Q: How can Ayn Rand's ideas end big government?

A: This is an ideological battle. It's fundamentally about ideas. What we try to show in the book is that it's not the traditional ideas that are going to win this battle. Big government grows no matter if you have Democrats, no matter if you have Republicans. What is needed is a fundamental intellectual revolution, and Ayn Rand identified—we identified—the core ideas that need to be challenged are actually moral, ethical ideas. Economics? 

Yeah, we need a challenge to Keynesian economics and all that. But we've got plenty of economists. They've done that. Politically? Yeah, there's a political battle to be fought. But we can't win the economic battle, we can't win the political battle, unless we win hearts and minds. 

Q: Are you talking about a moral defense of capitalism? Or a moral defense of smaller government? 

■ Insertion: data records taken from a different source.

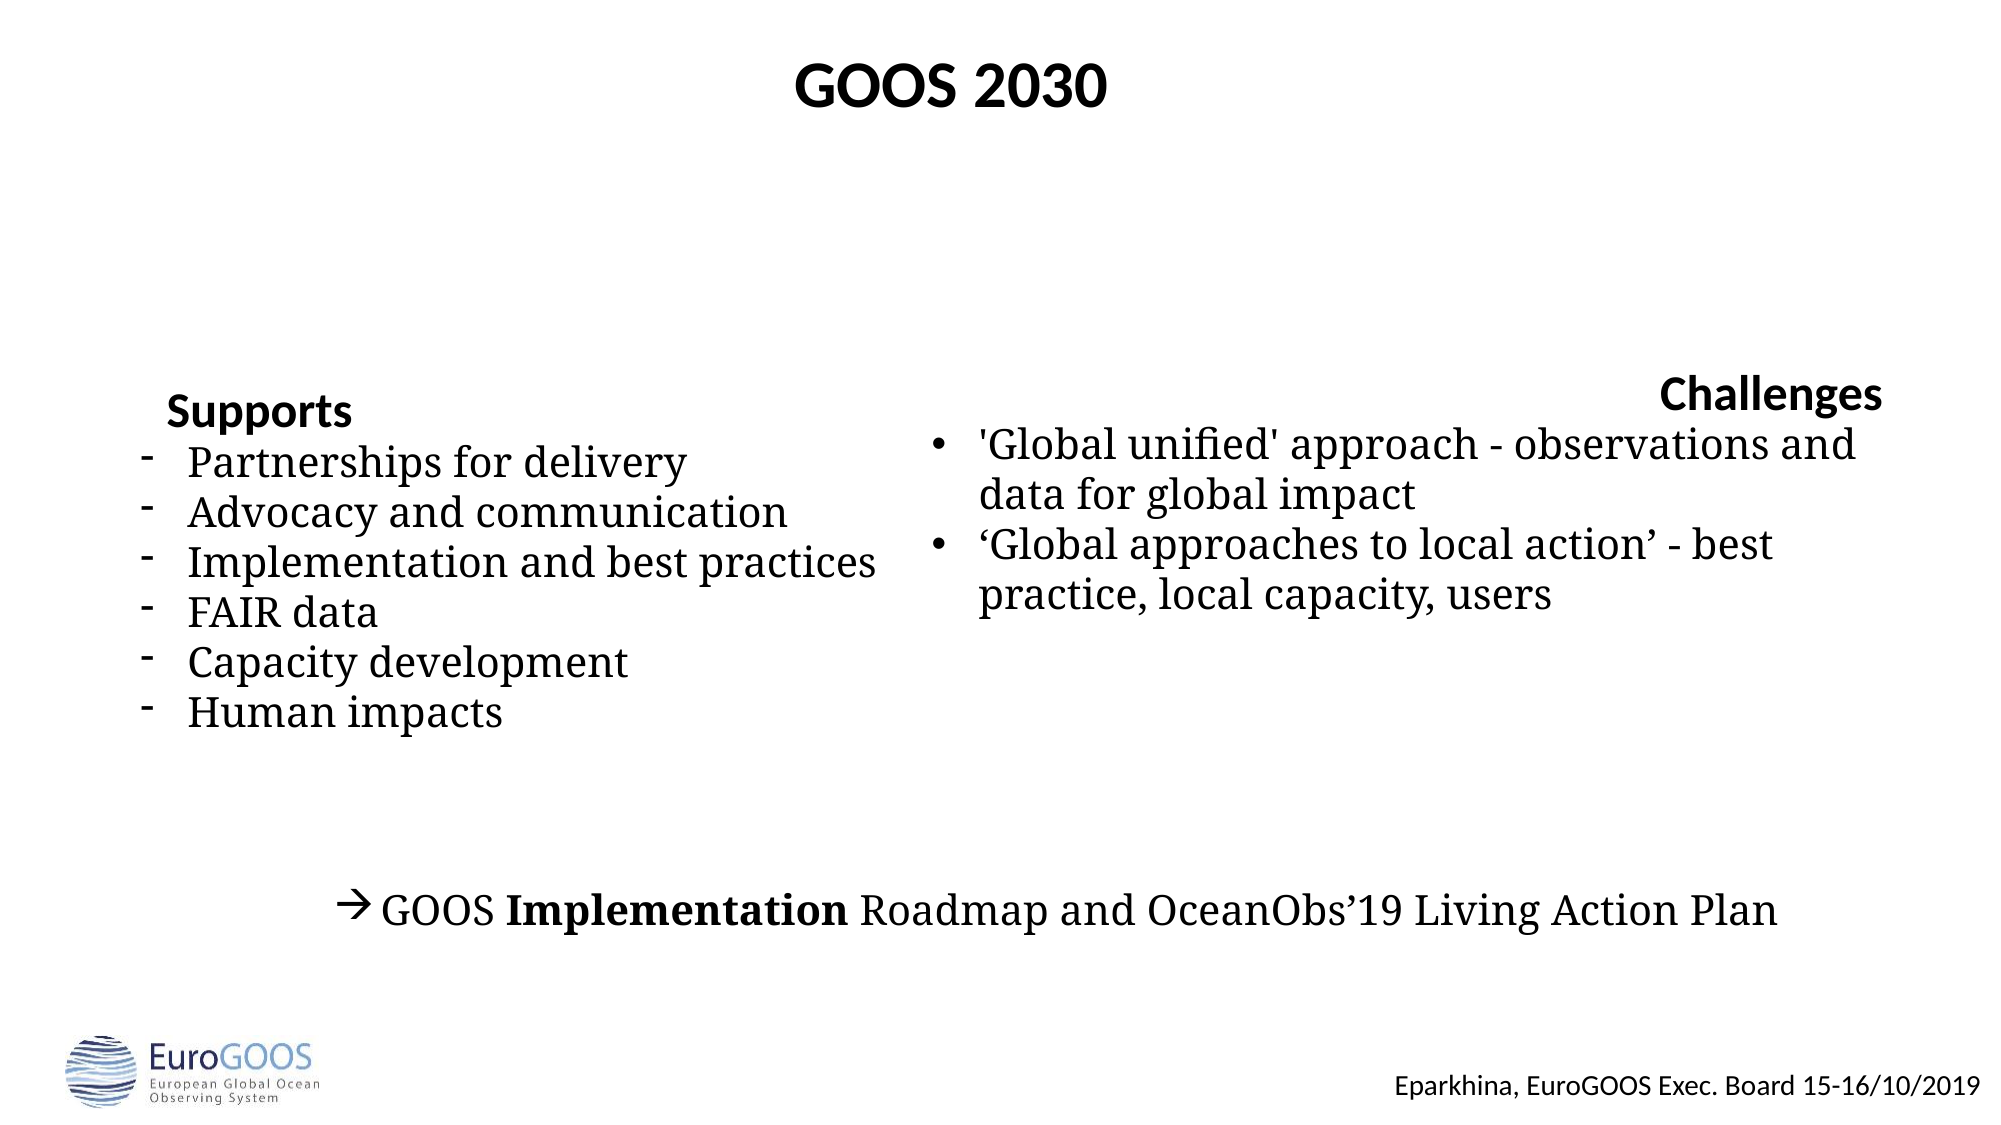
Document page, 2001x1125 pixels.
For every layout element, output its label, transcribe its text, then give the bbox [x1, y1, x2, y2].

text_box Challenges [1645, 352, 2000, 428]
text_box GOOS 2030 [779, 33, 1124, 128]
text_box Supports [151, 369, 754, 445]
text_box GOOS Implementation Roadmap and OceanObs’19 Living Action Plan [318, 876, 1973, 992]
text_box Eparkhina, EuroGOOS Exec. Board 15-16/10/2019 [1379, 1058, 1997, 1109]
picture [65, 1035, 319, 1109]
text_box 'Global unified' approach - observations and data for global impact ‘Global approaches to local action’ - best practice, local capacity, users [916, 410, 1917, 626]
text_box Partnerships for delivery Advocacy and communication Implementation and best practices FAIR data Capacity development Human impacts [125, 428, 1126, 744]
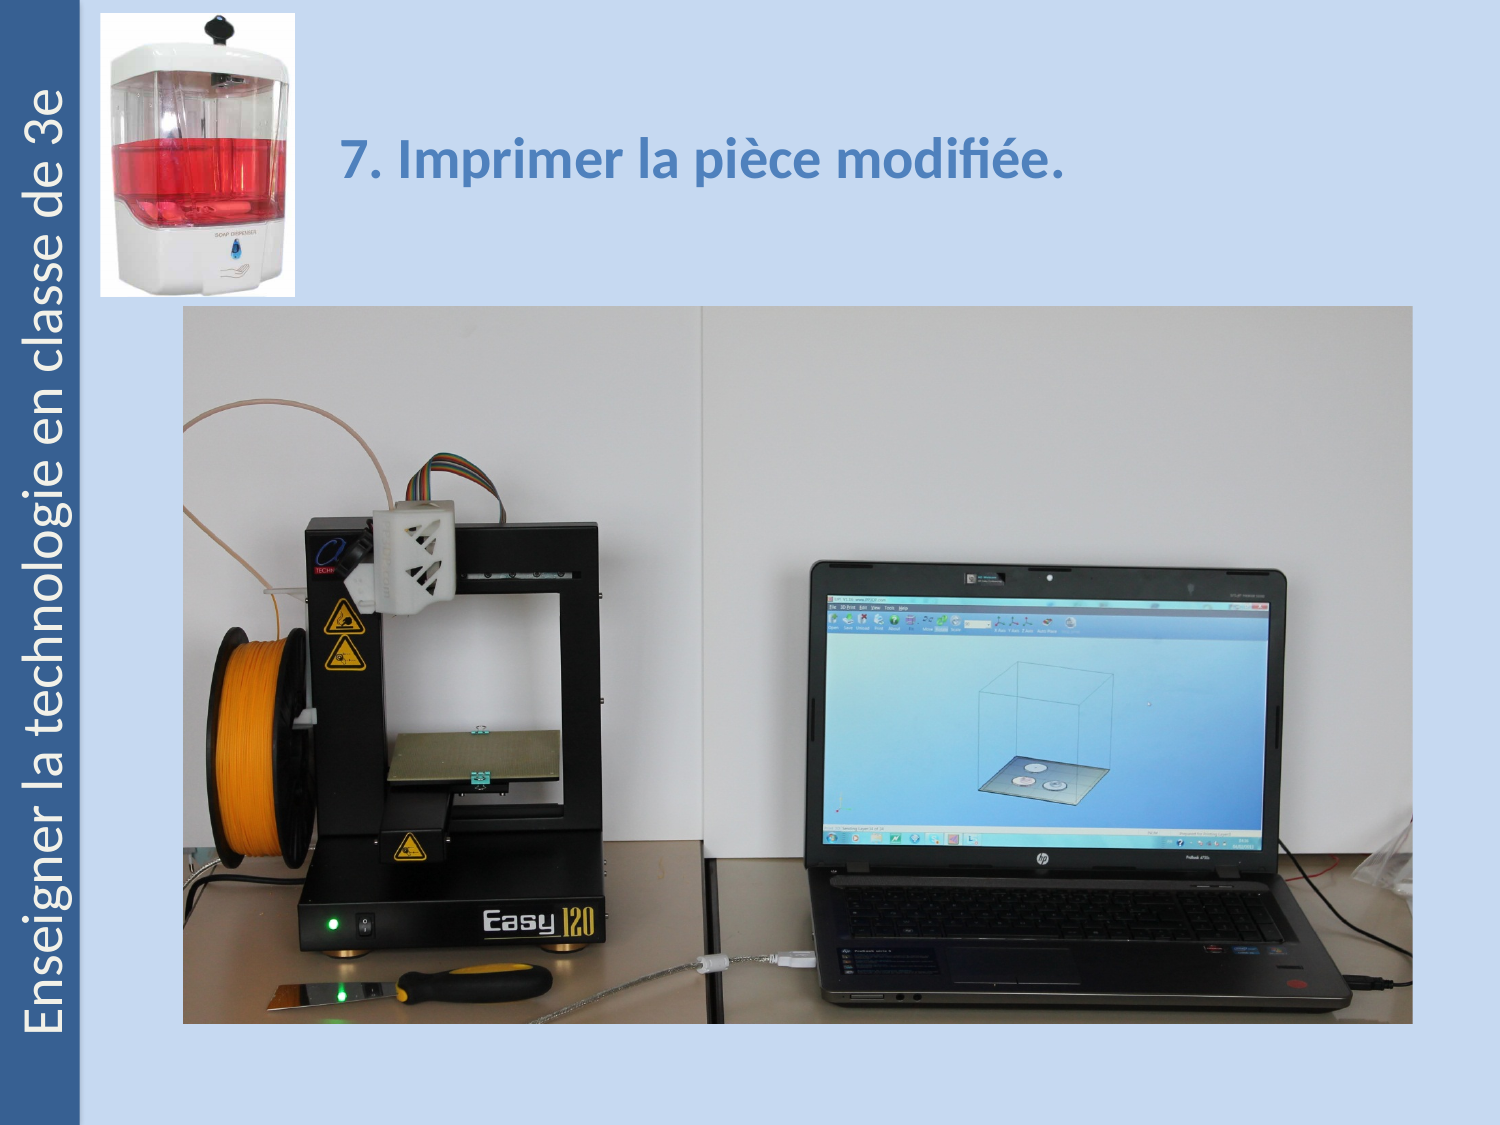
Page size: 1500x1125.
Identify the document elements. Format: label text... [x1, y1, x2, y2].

picture [182, 306, 1413, 1024]
text_box 7. Imprimer la pièce modifiée. [324, 112, 1459, 198]
picture [100, 13, 296, 298]
text_box Enseigner la technologie en classe de 3e [0, 0, 80, 1125]
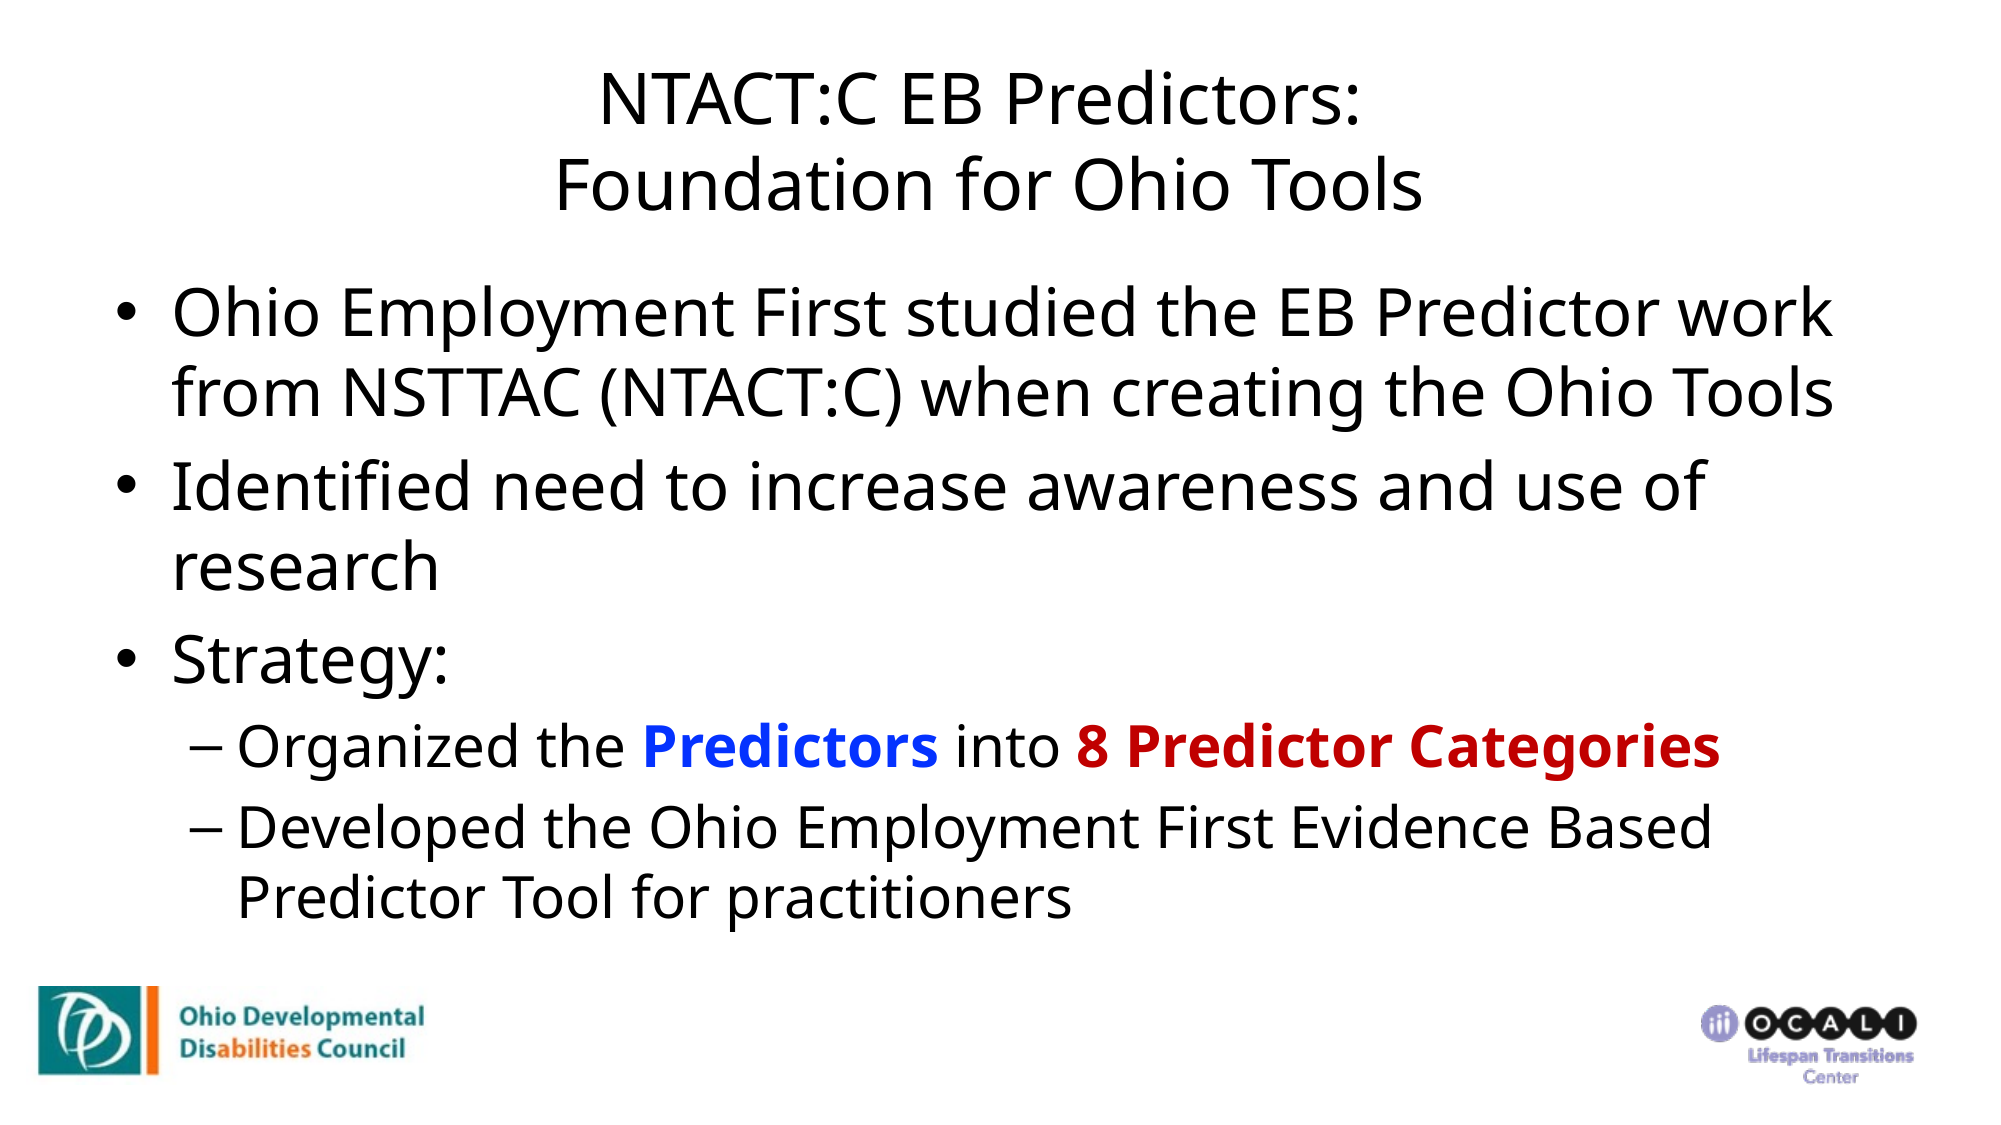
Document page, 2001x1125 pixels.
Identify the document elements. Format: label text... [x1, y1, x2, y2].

picture [26, 986, 471, 1085]
picture [1697, 1001, 1923, 1088]
title NTACT:C EB Predictors: Foundation for Ohio Tools [51, 45, 1928, 233]
list Ohio Employment First studied the EB Predictor work from NSTTAC (NTACT:C) when creating the Ohio Tools Identified need to increase awareness and use of research Strategy: Organized the Predictors into 8 Predictor Categories Developed the Ohio Employment First Evidence Based Predictor Tool for practitioners [99, 262, 1900, 1005]
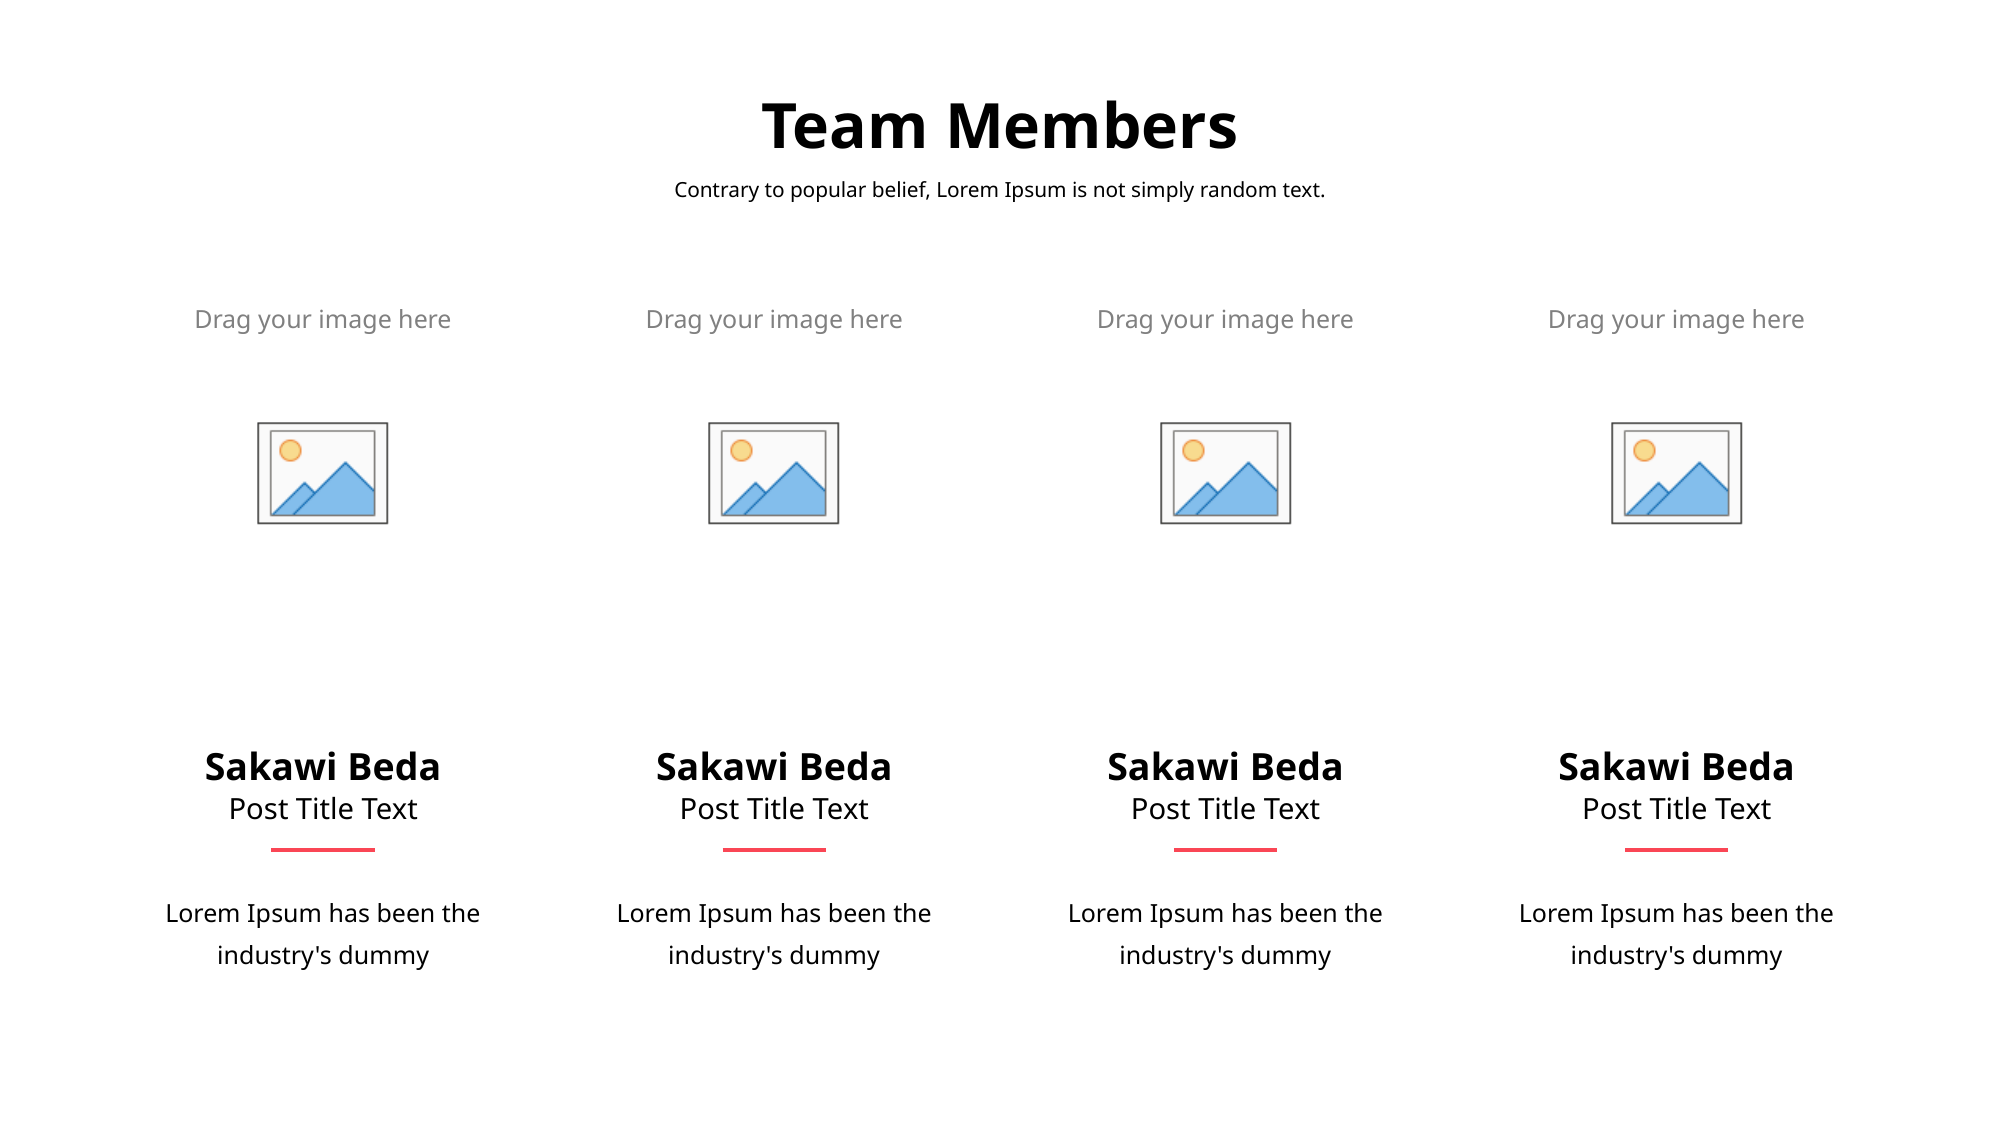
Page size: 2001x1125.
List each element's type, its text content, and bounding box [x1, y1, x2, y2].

text_box Sakawi Beda Post Title Text [1523, 743, 1830, 833]
text_box Lorem Ipsum has been the industry's dummy [137, 878, 509, 977]
picture [1490, 296, 1863, 651]
text_box Lorem Ipsum has been the industry's dummy [1491, 878, 1863, 977]
picture [588, 296, 961, 651]
subtitle Contrary to popular belief, Lorem Ipsum is not simply random text. [137, 179, 1863, 204]
title Team Members [137, 78, 1863, 179]
text_box Sakawi Beda Post Title Text [621, 743, 928, 833]
text_box Lorem Ipsum has been the industry's dummy [1039, 878, 1412, 977]
text_box Sakawi Beda Post Title Text [170, 743, 477, 833]
picture [1039, 296, 1412, 651]
picture [137, 296, 509, 651]
text_box Lorem Ipsum has been the industry's dummy [588, 878, 961, 977]
text_box Sakawi Beda Post Title Text [1072, 743, 1379, 833]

A: Individualism is a necessary condition for capitalism, and a necessary condition for limited government. You will never get real capitalism without a proper moral defense of individualism. So this is all about individualism. And the challenge we face in the world around us is that the traditional morality we all grow up with—that we are all taught, that is preached by everyone in the culture, left, right, and center—is a morality that I believe is incompatible with individualism and incompatible with limited government and capitalism. It's a morality of "you are your brother's keeper." It's a morality of "your moral responsibility in life is to others." Therefore, in a deep sense, your life is not yours to live. We need to demolish that idea. We need to destroy that idea and replace it with Rand's view that your life is yours to live as you see fit, morally yours to live. And you have no moral obligations towards others, other than not to violate their rights, and to treat them with justice. 

Q: Some of libertarianism's most potent cultural critics will argue that we have more individualism in this country than ever before. Thanks to the Internet, and thanks to a lot of other things, we're all too individualistic, we're too atomized as a society, and what we need to do is find a way to come together. Is there any truth to that analysis? 

A: There's a certain element of truth there. It is true that because we're wealthier, we have more choices. Money does, in a sense, buy happiness, because it does buy choices. If you think for a second about a subsistence farmer, there's not a lot of happiness to pursue there. All you do is work, and you barely survive. So we do need wealth in order to pursue happiness, and we have created wealth because of freedom. Because of the way this country was created, we have created a store of wealth. And it's possible for us to have many more choices in our society than we had 250 years ago. At the same time, we've also constrained our freedoms dramatically. It's very difficult to start a business in the United States today, suddenly a lot more difficult than it was 100 years ago. That's a choice that is gone.